Investigators obtained nuclear license with almost no scrutiny

Investigators obtained nuclear license with almost no scrutiny
GAO sting will be subject of congressional hearing today
By Kathleen Day
THE WASHINGTON POST
Thursday, July 12, 2007

WASHINGTON — Undercover congressional investigators posing as West
Virginia businessmen obtained a license, with almost no scrutiny from
the Nuclear Regulatory Commission, that enabled them to buy enough
radioactive material from U.S. suppliers to build a “dirty bomb,” a
new government report says.

The investigators obtained the license within 28 days from officials
at the commission, the federal agency that, in addition to regulating
nuclear power plants, oversees radioactive materials used in health
care and industry, the report by the Government Accountability Office
says.

Nuclear agency officials approved the request with a minimal
background check that included no face-to-face interview or visit to
the purported company to ensure that it existed and complied with
safety rules, the report says.

Using a post-office box at Mail Boxes Etc., a telephone and a fax
machine, the undercover men from the GAO obtained the license “without
ever leaving their desks,” the report says.

After counterfeiting copies of the license, the agents ordered
portable moisture density gauges, which contain radioactive material
and are used at construction sites to analyze soil, water and pavement.

The investigators ordered 45 gauges, enough to build a bomb with
enough radioactive material to qualify as a level-3 threat on the
International Atomic Energy Agency’s scale of 1 to 5, with 1 being the
most hazardous.

The investigators never took possession of the material, in part
because they lacked the means to handle it safely.
A dirty bomb is designed to use conventional explosives to cause
injury to people nearby while causing a long-lasting threat by
contaminating a wider area with radioactive material.

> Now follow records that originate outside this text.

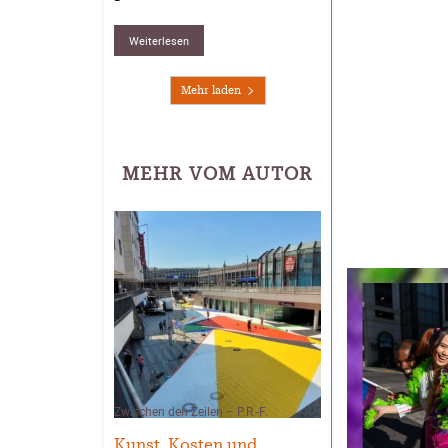
Weiterlesen
Mehr laden
MEHR VOM AUTOR
Zwischen den Zeilen – P.R.-F.
Kunst, Kosten und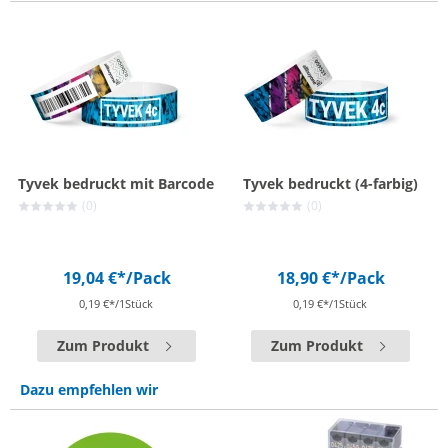
Tyvek bedruckt mit Barcode
Tyvek bedruckt (4-farbig)
(0)
(0)
19,04 €*
/Pack
18,90 €*
/Pack
0,19 €*/1Stück
0,19 €*/1Stück
Zum Produkt
Zum Produkt
Dazu empfehlen wir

The GAO undertook the sting operation at the request of Norm Coleman,
R-Minn., the top minority member of the Senate permanent subcommittee
on investigations, which since 2003 has been examining security gaps
at the nuclear agency and other federal agencies that could leave the
country vulnerable to biological or nuclear attack.

The report will be the subject of subcommittee hearings today. It is
the latest of several government reports following the Sept. 11
terrorist attacks to warn of serious security gaps in nuclear
commission licensing procedures.

Nuclear Regulatory Commission chief Edward McGaffigan Jr. said
Wednesday that the agency has had to allocate finite resources to what
it thinks are the biggest threats to public safety. He said terrorists
have looked for relatively simple ways to cause massive death and damage.

Devices such as the moisture gauges pose a relatively low-level risk,
he said, because they require vast amounts of work to fashion into a
dangerous weapon.

After the GAO presented the nuclear agency with the results of its
operation, agency officials on June 1 ordered an immediate halt in new
licenses to handle radiation risks of 3 or lower.

The agency lifted the ban two weeks later after modifying its
procedures to require either a face-to-face meeting or a site visit,
McGaffigan said, something already required before issuing licenses to
handle material with risk levels of 1 and 2.